During this rut one reward is orgasms.

Me
I thank you for not breaking the connections
Our eyes made
Allowing me to prod my defenses up on a flag of words
I tiptoe an apology in the form of a kiss
And welcome any future pleasures
May they touch upon the innards to expose the trigger
Whereupon lies the much desired explosion.

2008/04/14

Fear is EVERYWHERE, so where's the cure?!
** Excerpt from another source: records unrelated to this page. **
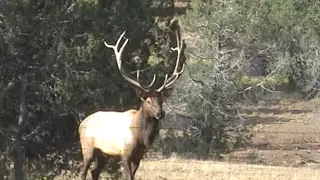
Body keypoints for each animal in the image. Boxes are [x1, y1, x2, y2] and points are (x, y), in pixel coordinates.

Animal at [77, 31, 185, 180]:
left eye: (161, 100)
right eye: (148, 101)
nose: (160, 113)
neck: (141, 137)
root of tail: (81, 124)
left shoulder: (138, 157)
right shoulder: (125, 154)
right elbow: (128, 176)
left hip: (104, 152)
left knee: (95, 171)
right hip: (87, 147)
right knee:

In my life there have been many opportunities, and choices. I am in love with love. I meet more and more people and find myself identifying their fears, which so often stem from human relationships.
Less than a year ago, I came very close to giving my heart to a man I felt was worthy only to see that he was too overcome by fear (paralyzed in fact) that he preferred to remain standing in place contemplating his next step. Nearly a year later, and he still feels the need to create spreadsheet after spreadsheet, list after list in the attempt to figure out the answers with regard to his own destiny.
My internal question is how do you figure that out if you dont take chances? how does a musician create a love ballad, inspire tears upon hearing a song without taking chances? How do we cross those (admitedly) intimidating thresholds without not just using our minds but also our hearts?

Then I look around at the people who are "tired" and "sad", and I simply don't understand why they let their fears of change and even of failure debilitate them? I'm 27, and I look and feel the best I have my entire life, but I've learned that one can never predict or control how long that lasts.

I spent an hour on the phone last night with a man who's 50 years old, lamenting that he would have to start a medication I had to take 6 years ago, and I'm telling him 'you're so lucky to have spent your best years in perfect health! " just because here he was consumed by fear of a drug I started taking at 21 for the same disease that changed my life and is now luckily later in life, changing his. But I bounced back, and while my body still heals I know that time is limited, and my will is my best asset. I wont be alone forever, and truthfully I'm not alone now.

Im ready to take chances, and see the world without fear that it may disappoint me. I believe that now is everything; Now is today, is this minute and it's never been keen on waiting for people to get over themselves enough to acknowledge that every second they hesitate, the Now simply moves on without them.But I also know its never too late to figure that out. I just wish that some people would allow themselves to see and feel how Beautiful life is during those moments when you let go of fear, and embrace all the uncertainty. That's living.

I'm so in love with love that it breaks my heart when I see how many people are too afraid to let themselves feel it.